En el fragmento sobre la obra de Linares, ¿en qué región del país se dice que impuso una especie de liderazgo intelectual?

━━━━━ Fragmento seleccionado ━━━━━

El dibujo, de línea larga y sinuosa, concreta las formas acompañado por áreas de color que ayudan a definir el clima, a menudo prostibulario. Contorneaba las figuras envolviéndolas, como si acariciase sus límites, hasta encerrarlas en el dibujo, donde predominaban las curvas, como en el barroco.
La fama de Linares no fue multitudinaria, pero tampoco, secreta. Sin soberbia, en cierto modo involuntariamente, impuso en el noroeste una especie de liderazgo intelectual; desarrolló su obra y fue reconocido. Era, hasta cierto punto, el eje de una popularidad que no tuvo en Buenos Aires, más distraída con sus ajetreos de gran ciudad. Sus pares y los conocedores saben que rescató satíricamente el poder de la crítica con la representación de ángeles militares, presidentes, o figuras de la magia y del circo; saben también que tuvo un irrenunciable sentimiento de lo popular. A medio camino entre lo cotidiano y lo mítico, los seres de sus trabajos tienden a transformar en fábula los avatares de la noche. Pero no son imaginarios, como los caballos alados de cierto coronel. Su acción tiene el valor de una reflexión existencial.
Lo arrasó la tristeza de su imaginación retroactiva. Pero fue un práctico sencillo más que un cansado intelectual en juego con las tribulaciones de la soledad y la memoria. Ojalá quede en el recuerdo como uno de los grandes artistas del continente; su obra lo justifica.

━━━━━ Datos proporcionados ━━━━━

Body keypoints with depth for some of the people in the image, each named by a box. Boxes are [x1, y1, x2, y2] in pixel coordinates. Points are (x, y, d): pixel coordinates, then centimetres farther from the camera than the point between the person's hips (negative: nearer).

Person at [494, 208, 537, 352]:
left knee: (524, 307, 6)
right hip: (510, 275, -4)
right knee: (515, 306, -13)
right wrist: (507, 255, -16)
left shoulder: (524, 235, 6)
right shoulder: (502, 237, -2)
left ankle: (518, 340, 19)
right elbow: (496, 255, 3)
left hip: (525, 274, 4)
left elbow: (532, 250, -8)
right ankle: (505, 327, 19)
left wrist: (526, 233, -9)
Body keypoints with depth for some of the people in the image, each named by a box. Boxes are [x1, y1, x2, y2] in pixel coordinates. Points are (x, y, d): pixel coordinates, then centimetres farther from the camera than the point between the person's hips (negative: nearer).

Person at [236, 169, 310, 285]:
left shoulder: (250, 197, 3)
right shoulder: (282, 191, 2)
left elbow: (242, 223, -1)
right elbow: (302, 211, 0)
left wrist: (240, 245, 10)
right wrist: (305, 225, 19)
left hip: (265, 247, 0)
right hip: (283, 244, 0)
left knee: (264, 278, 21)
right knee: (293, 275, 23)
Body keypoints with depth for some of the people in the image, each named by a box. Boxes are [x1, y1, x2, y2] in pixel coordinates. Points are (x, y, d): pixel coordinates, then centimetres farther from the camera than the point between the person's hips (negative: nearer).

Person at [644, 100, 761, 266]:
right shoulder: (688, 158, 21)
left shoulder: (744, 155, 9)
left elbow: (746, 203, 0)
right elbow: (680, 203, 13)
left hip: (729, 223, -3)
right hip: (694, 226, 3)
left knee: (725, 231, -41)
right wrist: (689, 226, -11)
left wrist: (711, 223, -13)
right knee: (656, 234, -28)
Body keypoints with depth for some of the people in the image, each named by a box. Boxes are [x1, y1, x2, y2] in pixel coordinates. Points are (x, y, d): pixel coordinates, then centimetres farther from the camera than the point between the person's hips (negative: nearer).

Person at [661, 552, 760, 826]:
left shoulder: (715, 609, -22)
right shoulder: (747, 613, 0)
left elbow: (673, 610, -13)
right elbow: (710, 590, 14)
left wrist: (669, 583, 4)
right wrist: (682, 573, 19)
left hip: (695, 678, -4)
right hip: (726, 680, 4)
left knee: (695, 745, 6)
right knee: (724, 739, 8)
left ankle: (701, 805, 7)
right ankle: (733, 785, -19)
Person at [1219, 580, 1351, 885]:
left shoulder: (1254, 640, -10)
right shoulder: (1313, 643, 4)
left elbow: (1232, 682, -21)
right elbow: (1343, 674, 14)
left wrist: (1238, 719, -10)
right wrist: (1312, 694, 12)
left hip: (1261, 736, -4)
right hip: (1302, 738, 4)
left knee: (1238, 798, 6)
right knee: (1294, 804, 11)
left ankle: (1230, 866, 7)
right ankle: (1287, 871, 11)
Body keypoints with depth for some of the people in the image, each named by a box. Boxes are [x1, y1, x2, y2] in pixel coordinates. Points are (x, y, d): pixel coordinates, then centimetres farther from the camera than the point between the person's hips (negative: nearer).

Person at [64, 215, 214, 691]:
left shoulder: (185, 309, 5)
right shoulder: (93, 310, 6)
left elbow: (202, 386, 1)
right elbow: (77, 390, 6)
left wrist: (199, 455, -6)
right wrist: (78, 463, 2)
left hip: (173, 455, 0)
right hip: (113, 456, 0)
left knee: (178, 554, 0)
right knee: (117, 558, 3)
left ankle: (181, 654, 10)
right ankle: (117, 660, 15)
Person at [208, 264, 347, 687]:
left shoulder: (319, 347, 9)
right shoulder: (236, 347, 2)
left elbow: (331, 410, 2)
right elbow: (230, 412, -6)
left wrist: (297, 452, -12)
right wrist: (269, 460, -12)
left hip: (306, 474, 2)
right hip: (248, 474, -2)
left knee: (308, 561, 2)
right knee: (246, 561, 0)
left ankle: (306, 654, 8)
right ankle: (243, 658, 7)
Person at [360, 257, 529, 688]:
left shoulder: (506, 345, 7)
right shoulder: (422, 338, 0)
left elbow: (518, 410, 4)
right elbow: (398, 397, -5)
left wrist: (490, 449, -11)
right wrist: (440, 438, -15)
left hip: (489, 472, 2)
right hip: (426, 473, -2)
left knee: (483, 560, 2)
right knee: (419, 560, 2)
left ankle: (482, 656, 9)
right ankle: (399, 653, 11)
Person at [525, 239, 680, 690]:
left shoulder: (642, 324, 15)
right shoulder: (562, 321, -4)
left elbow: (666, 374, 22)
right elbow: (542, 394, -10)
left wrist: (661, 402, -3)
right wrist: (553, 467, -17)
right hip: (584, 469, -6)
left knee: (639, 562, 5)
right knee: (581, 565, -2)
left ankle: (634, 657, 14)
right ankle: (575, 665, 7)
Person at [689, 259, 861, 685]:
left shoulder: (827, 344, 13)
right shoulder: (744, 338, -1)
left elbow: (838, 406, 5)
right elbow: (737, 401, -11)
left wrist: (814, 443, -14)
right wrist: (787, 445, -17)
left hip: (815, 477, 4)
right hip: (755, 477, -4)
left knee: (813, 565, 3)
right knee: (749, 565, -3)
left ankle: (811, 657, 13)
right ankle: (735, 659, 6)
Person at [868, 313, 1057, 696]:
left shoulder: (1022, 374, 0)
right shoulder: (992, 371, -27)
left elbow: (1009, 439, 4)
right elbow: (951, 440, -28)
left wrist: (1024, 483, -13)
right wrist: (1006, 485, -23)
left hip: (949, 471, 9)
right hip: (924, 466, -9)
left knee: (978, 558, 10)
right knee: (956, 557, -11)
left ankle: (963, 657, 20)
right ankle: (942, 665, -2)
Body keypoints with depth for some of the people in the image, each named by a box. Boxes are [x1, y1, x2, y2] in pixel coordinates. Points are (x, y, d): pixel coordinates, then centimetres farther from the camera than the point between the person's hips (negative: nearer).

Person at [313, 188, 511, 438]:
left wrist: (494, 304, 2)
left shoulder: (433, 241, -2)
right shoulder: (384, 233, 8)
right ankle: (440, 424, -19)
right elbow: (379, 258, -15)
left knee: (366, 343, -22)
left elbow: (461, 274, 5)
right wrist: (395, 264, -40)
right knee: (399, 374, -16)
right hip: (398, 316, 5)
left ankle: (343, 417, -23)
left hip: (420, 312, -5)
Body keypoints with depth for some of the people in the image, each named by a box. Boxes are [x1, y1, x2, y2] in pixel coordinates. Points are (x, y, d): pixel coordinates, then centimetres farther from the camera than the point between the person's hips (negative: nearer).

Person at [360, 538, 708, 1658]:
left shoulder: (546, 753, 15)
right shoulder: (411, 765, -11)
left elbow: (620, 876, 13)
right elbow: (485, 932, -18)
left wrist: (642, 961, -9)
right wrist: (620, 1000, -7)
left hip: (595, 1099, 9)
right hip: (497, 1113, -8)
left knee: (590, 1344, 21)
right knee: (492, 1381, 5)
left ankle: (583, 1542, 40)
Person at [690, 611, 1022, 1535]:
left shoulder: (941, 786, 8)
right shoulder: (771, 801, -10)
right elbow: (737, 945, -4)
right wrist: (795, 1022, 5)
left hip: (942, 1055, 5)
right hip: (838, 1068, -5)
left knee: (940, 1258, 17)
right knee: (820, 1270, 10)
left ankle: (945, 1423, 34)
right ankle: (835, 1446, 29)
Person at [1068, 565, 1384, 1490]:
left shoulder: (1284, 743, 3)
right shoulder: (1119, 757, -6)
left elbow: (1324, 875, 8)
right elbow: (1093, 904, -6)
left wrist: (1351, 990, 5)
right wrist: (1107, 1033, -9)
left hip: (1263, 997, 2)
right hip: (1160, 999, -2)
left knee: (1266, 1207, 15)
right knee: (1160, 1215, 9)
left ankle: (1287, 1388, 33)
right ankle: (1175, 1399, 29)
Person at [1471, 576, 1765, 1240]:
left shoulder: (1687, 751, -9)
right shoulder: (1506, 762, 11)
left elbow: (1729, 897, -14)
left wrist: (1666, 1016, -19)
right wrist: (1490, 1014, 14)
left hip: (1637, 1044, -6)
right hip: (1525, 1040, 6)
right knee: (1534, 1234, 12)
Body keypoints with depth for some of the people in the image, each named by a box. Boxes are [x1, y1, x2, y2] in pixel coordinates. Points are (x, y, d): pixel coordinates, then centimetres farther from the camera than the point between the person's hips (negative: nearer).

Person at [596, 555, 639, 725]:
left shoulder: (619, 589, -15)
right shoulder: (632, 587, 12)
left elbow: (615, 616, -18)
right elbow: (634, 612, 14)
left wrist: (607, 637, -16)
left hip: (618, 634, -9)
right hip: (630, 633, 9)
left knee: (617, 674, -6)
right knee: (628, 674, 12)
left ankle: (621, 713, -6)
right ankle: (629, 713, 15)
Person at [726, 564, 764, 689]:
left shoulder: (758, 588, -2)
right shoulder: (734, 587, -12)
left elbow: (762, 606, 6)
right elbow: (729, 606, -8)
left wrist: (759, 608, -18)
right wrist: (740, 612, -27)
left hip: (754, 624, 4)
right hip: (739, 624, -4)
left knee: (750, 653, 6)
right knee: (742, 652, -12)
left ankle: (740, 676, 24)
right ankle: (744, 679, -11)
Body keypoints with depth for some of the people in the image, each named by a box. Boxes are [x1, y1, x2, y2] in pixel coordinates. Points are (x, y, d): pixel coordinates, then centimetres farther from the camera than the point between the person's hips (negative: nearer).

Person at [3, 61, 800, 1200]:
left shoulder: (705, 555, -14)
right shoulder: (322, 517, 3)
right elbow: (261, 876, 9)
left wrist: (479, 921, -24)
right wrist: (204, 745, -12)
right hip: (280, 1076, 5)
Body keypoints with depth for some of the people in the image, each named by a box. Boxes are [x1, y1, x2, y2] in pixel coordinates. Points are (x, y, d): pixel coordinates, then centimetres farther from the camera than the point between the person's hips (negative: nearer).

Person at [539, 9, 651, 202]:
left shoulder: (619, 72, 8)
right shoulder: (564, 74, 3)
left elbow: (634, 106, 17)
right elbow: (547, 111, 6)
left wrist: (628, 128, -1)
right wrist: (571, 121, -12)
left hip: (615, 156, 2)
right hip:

━━━━━

■ Solución:
En el noroeste.